Today, June 24th, 2019, our website and control panel become unavailable for approximately ~1h45m intermittently. This caused some unwanted behavior and limited access to various parts of the world due to our hosting and CDN providers being affected by this issue.
Our main website infrastructure operates off of Amazon’s Web Services (or AWS for short), as well as is operating behind Cloudflare to minimize the amount of data necessary to load the control panel / speed it up in regions where we do not operate a Point of Presence (PoP).
Unfortunately, this issue arose due to a BGP (Border Gateway Protocol; what powers the backbones of the Internet) leak, improperly routing traffic to other destinations or upstream(s). According to various other network administrators, this appears to have been a leak caused by a customer of Verizon’s using the Noction BGP optimization platform improperly.
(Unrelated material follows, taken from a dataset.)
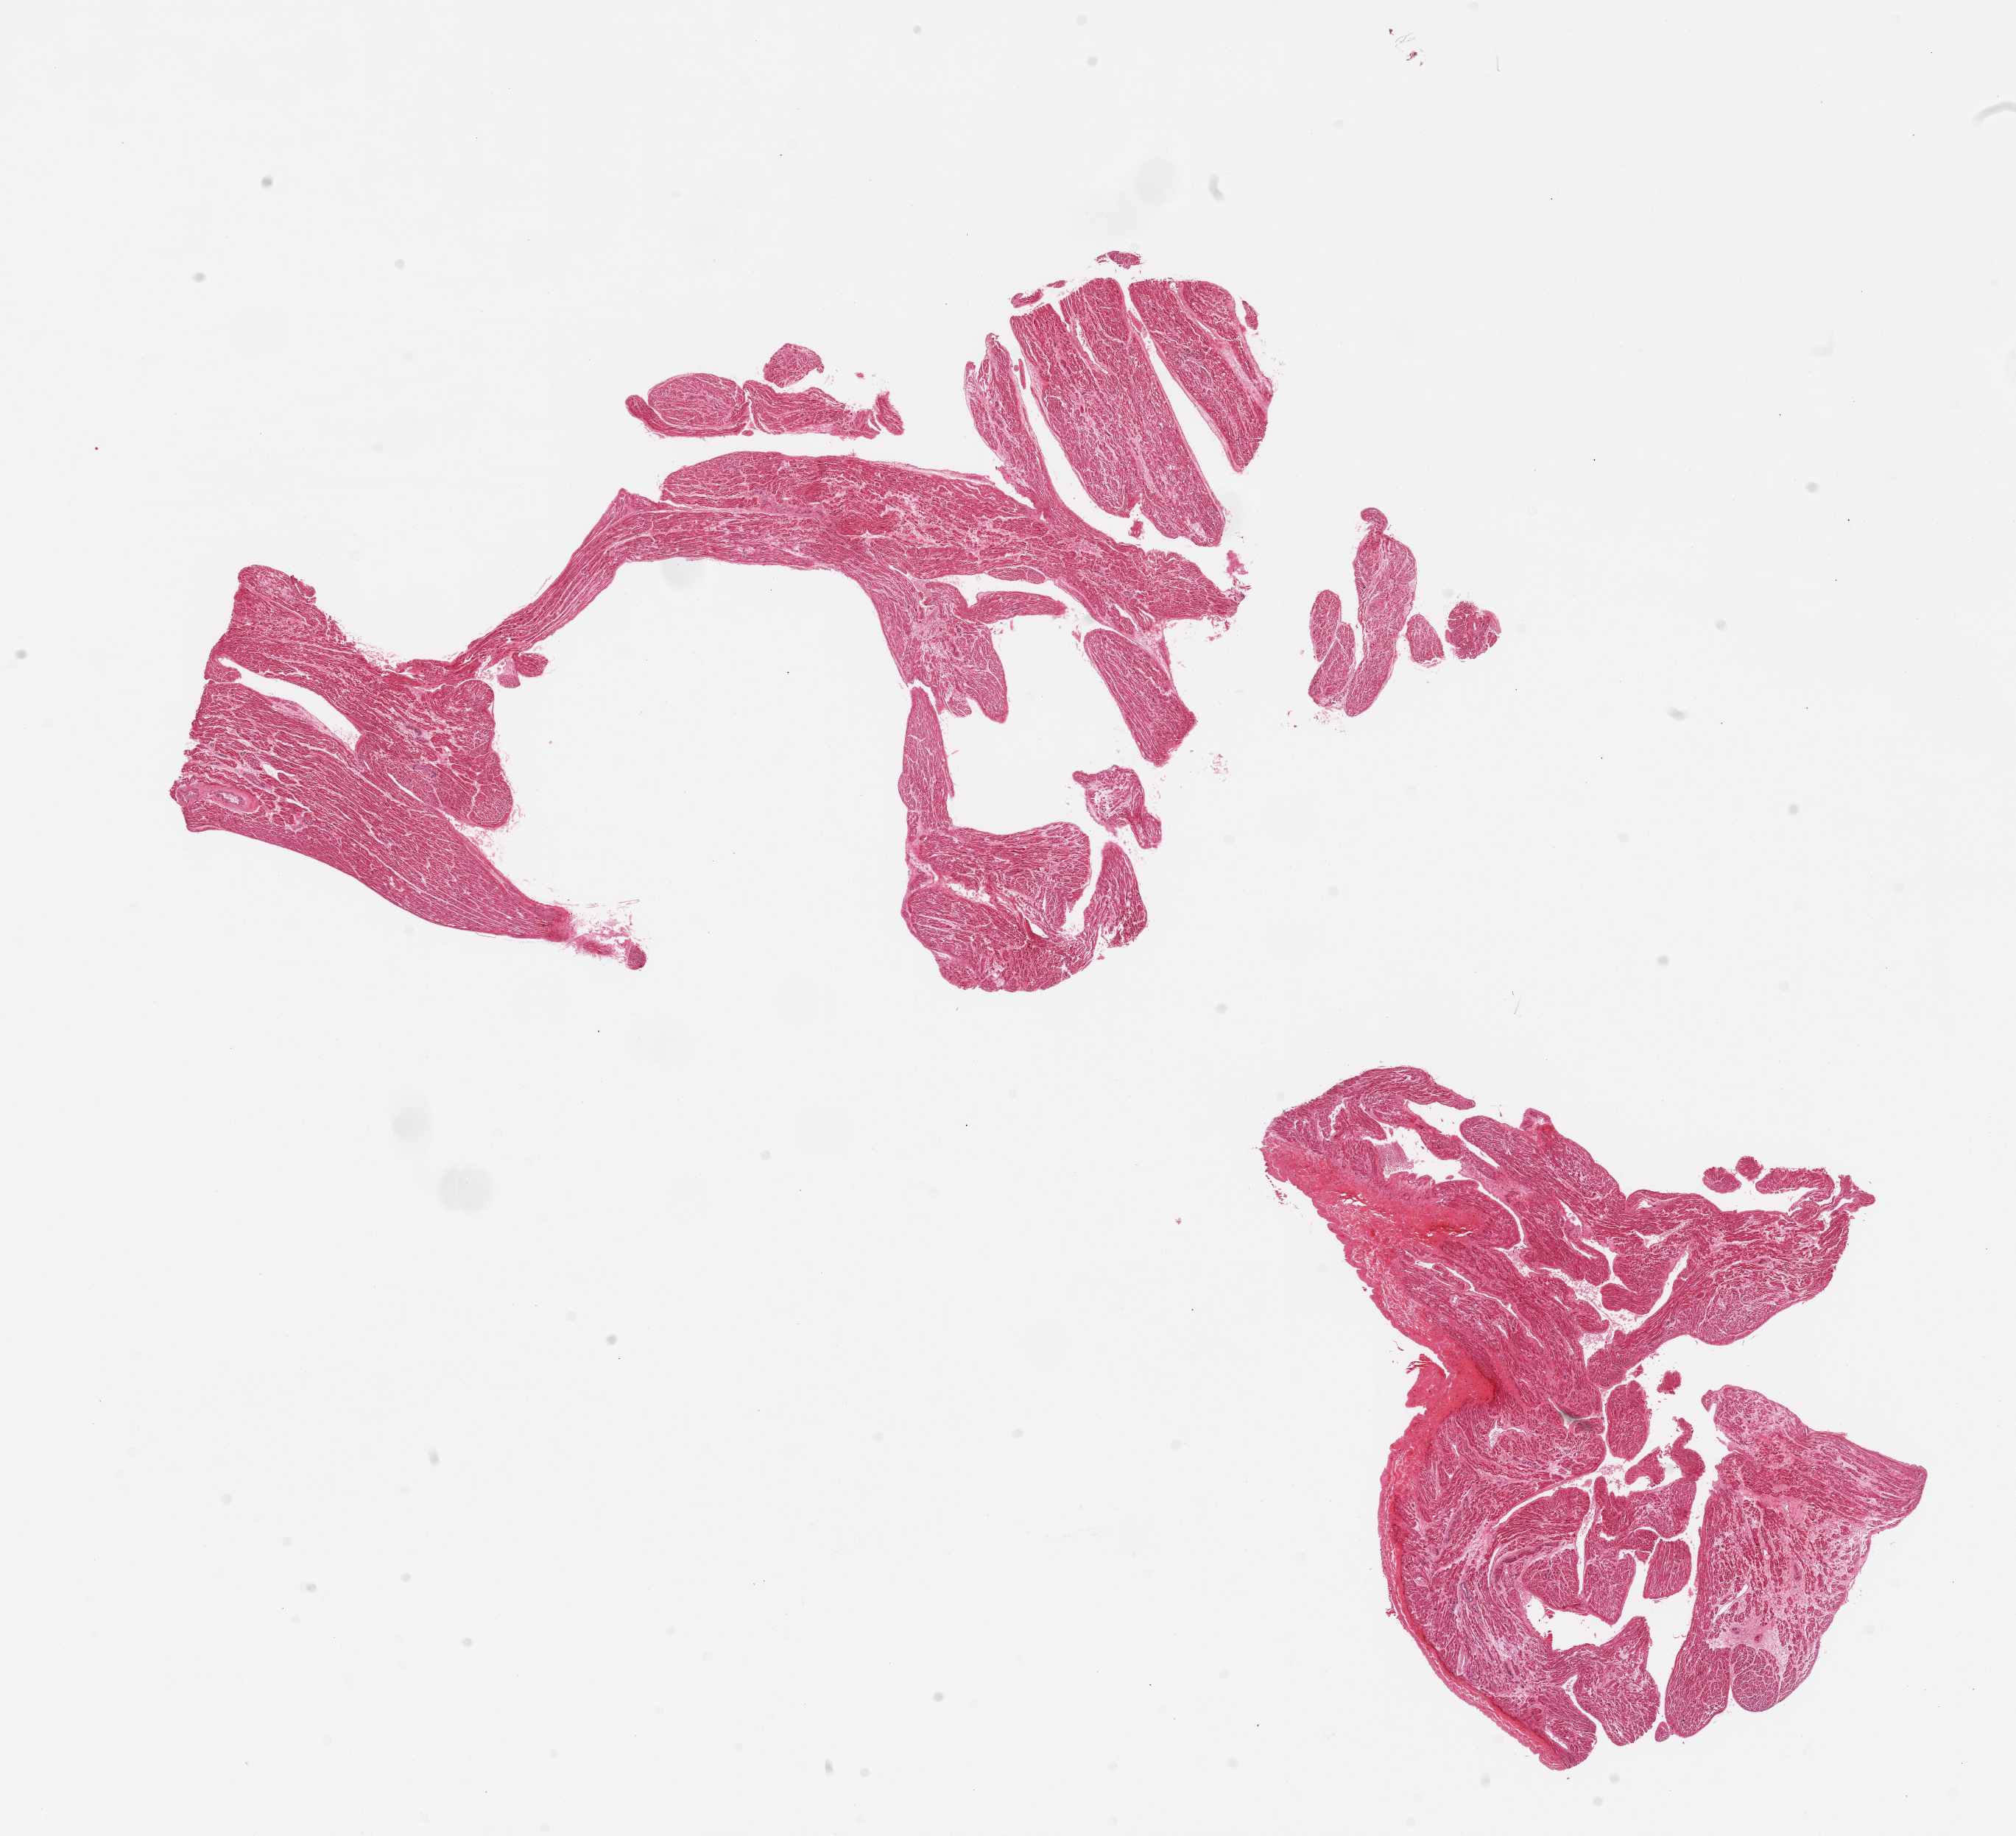
Whole-slide image, hematoxylin and eosin (H&E) stain — low-resolution overview of the scanned area, about 21.7 x 19.7 mm (slide scanned at 20x); PAXgene-fixed paraffin-embedded (PFPE) section; target tissue: auricular appendage; donor tissue sample. Male donor.
* review note (as recorded): 2 pieces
BGP is, unfortunately, by default an unauthenticated protocol and there are actions being taken to begin improvement of this in order to isolate BGP leaks or eliminate them entirely.
Noction’s platform works in a way to allow their customers to route smaller, specific IP prefixes over preferred routes (shorter and lower latency, for example). To provide an example: 126.96.36.199 - 188.8.131.52 is 184.108.40.206/21; if their platform detected 220.127.116.11 - 18.104.22.168 (22.214.171.124/24) had lower latency over a specific route, their platform would tell the customer’s equipment to (in most cases, internally only) to route traffic outbound over the new preferred route. In this case, the traffic was not routed internally only and caused an outage on a much larger, global scale due to, what appears to have been, a misconfiguration of the Noction platform.
Fortunately, our Minecraft hosting platform for all of our US locations would not have been affected by this, however, it’s definitely possible that our Canada, Europe, Singapore, or Australia locations would have been affected. In the US, we ensure to announce the most specific prefix allowed (/24, or 255 IPs) with our own IP address space for this and portability reasons between datacenters based on the needs of each datacenter.
In this case, it’s unfortunately up to the responsible party to resolve this matter. In this case, Cloudflare attempted to work with the appropriate parties and, from the looks of it, resolved the matter successfully. The incident lasted up to 1 hour and 45 minutes long and was out of our control. It affected internet giants Cloudflare and AWS, as well as common day to day services like Discord, as BGP is the backbone of the internet.